L’usage de conduire ses serfs à la guerre, ou de les y envoyer, a même continué d’avoir lieu sous la troisiéme race de nos rois. On voit dans la relation que fait Guillaume Breton, de la bataille donnée à Bouvines par Philippe Auguste, que trois cens cavaliers armés de lances, et qui étoient serfs de l’abbaye de saint Médard de Soissons y enfoncerent un gros de noblesse Flamande, qui par mépris pour leur condition, n’avoit pas daigné s’ébranler, ni faire prendre carriere à ses chevaux, afin de mieux recevoir l’assaillant. C’est ainsi qu’en usoient les cavaliers armés de lances avant le milieu du seiziéme siécle, tems où ils prirent l’usage de combattre en escadrons.

Les combats en champclos, étant devenus sous les derniers rois de la seconde race, une des voyes juridiques de terminer les procès, plusieurs églises obtinrent du prince, que leurs serfs seroient reçûs à rendre le témoignage contre des personnes de toute sorte de condition, et que nul ne pourroit, sans être réputé convaincu du fait dont il étoit accusé, et sans perdre sa cause, refuser de combattre contre ces serfs, sous prétexte qu’ils ne seroient point des champions recevables. Cette loi est contenue expressément dans les chartres octroyées pour ce sujet, par le roi Louis Le Gros, à l’église de Chartres, comme à l’abbaye de saint Maur-Des-Fossés, et par plusieurs de nos rois à l’abbaye de saint Denis.

Venons aux Francs de condition libre. Ils étoient tous laïques. Ce n’est point que plusieurs Francs n’embrassassent tous les jours l’état ecclésiastique ; mais dès qu’un Franc ou un autre Barbare embrassoit cette profession, il étoit réputé avoir renoncé à être de la nation, dont il avoit été jusques-là, et avoit passé, pour ainsi dire, dans la nation Romaine[1]. Comme on a déja pû le remarquer, un Barbare qui se faisoit d’Eglise, commençoit par se faire couper les cheveux ; et comme nous le verrons dans la suite, durant le cinquiéme siécle et les quatre siecles suivans, tous les ecclésiastiques des Gaules, de quelque nation qu’ils fussent sortis, étoient tenus de vivre suivant le droit Romain.

Ainsi les Francs ne composoient tous qu’un seul et même ordre de citoyens, car on a déja vû que les princes de la maison royale n’étoient point citoyens en un sens, parce qu’ils partageoient tous entr’eux le royaume de leur pere, et qu’ainsi chacun d’eux devenoit un souverain. Il n’y avoit donc point alors de prince de la maison royale, qui ne fût fils de roi et héritier présomptif, au moins en partie de la couronne de son pere. Le reste des citoyens n’étoit point partagé en deux ordres, comme le sont aujourd’hui les sujets laïques de nos rois, qui se divisent en nobles et en non-nobles. Quoique les familles anciennes et connues depuis long-tems dans la nation, eussent plus de considération que celles dont l’illustration ne faisoit que de commencer ; cependant les premieres n’avoient point de droits qui leur fussent particuliers, ni de privilege spécial qui en fissent un ordre supérieur à un autre ordre de citoyens. Enfin la loi n’établissoit aucunes distinctions décidées entre les enfans qui naissoient dans certaines familles et les enfans nés dans les autres. Il ne faut point être bien versé dans le droit public des nations, pour sçavoir qu’il est bien different, d’avoir seulement de la consideration et des égards pour les citoyens des anciennes familles, ou d’attribuer par une loi positive des droits certains et des avantages particuliers aux citoyens nés dans ces familles, de maniere qu’ils jouissent en vertu de leur seule naissance, de plusieurs priviléges déniés aux citoyens nés dans les autres familles.

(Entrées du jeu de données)
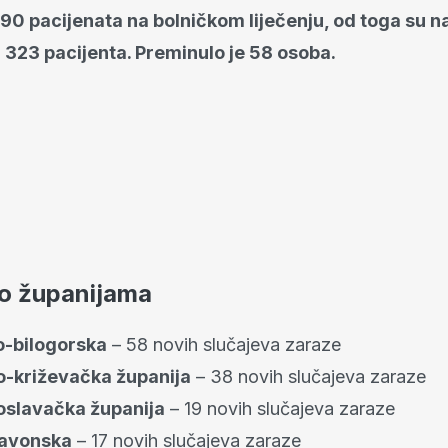
290 pacijenata na bolničkom liječenju, od toga su n
 323 pacijenta. Preminulo je 58 osoba.
po županijama
o-bilogorska
– 58 novih slučajeva zaraze
o-križevačka županija
– 38 novih slučajeva zaraze
slavačka županija
– 19 novih slučajeva zaraze
lavonska
– 17 novih slučajeva zaraze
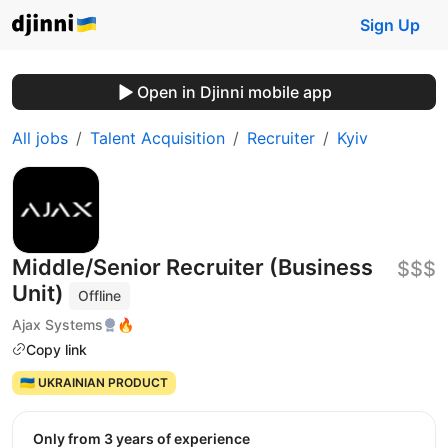
Sign Up
Open in Djinni mobile app
All jobs
Talent Acquisition
Recruiter
Kyiv
Middle/Senior Recruiter (Business
$$$
Unit)
Offline
Ajax Systems
🔥
Copy link
🇺🇦 UKRAINIAN PRODUCT
Only from 3 years of experience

Tâches à réaliser:
a. Recopiez les lignes de toutes les entrées en remplaçant "Kyiv" par "Kiev" et en laissant tout le reste inchangé. N'incluez pas les images dans votre réponse.
b. Poursuivez l'extrait sur les serfs et les Francs de condition libre après sa dernière phrase.

Résultats par tâche:
a.
290 pacijenata na bolničkom liječenju, od toga su n
 323 pacijenta. Preminulo je 58 osoba.
po županijama
o-bilogorska
– 58 novih slučajeva zaraze
o-križevačka županija
– 38 novih slučajeva zaraze
slavačka županija
– 19 novih slučajeva zaraze
lavonska
– 17 novih slučajeva zaraze
Sign Up
Open in Djinni mobile app
All jobs
Talent Acquisition
Recruiter
Kiev
Middle/Senior Recruiter (Business
$$$
Unit)
Offline
Ajax Systems
🔥
Copy link
🇺🇦 UKRAINIAN PRODUCT
Only from 3 years of experience

b.
La consideration, ni même le respect volontaire du concitoyen, ne font point des familles qui en jouissent, un ordre de sujets, distinct et séparé. Ce sont les prérogatives et les droits attribués à certaines familles par les loix, qui font de ces familles un ordre particulier. Il y a bien, par exemple, parmi les Turcs quelques familles illustrées, pour lesquelles les autres ont beaucoup de considération ; mais comme ces familles ne jouissent point en vertu des ordonnances ou des statuts, d’aucun droit réel, et qui leur soit acquis par la loi, elles ne font pas dans l’empire Ottoman un ordre particulier de citoyens, et l’on dit avec raison, qu’il n’y a point un ordre de la noblesse parmi les Turcs. Quoiqu’on fasse à Venise, dans ce qui s’appelle le monde, une grande difference des nobles issus des anciennes familles, et des nobles issus des familles annoblies depuis peu par argent ; neanmoins la considération et les égards qu’on a pour les premiers et qu’on n’a point pour les seconds, n’étant pas fondés sur aucune loi ou Parté, qui établisse quelque difference légale entre les uns et les autres, personne ne dira que les nobles vénitiens soient divisés en deux ordres. Ils sont tous du même ordre, tant anciens nobles que nouveaux nobles. Ainsi quoiqu’on voye dès le sixiéme siecle parmi les Francs, des familles plus honorées et plus respectées que les autres, il ne s’ensuit point qu’il y eût parmi eux, deux ordres de citoyens. Ce n’étoit point une loi du droit public, c’étoient les dignités qui avoient été long-tems dans ces familles, c’étoient les sujets d’un mérite rare qu’elles avoient fournis à l’Etat, qui leur avoient attiré l’espece de distinction dont elles joüissoient. Prouvons ce que nous venons d’avancer, concernant la nation des Francs.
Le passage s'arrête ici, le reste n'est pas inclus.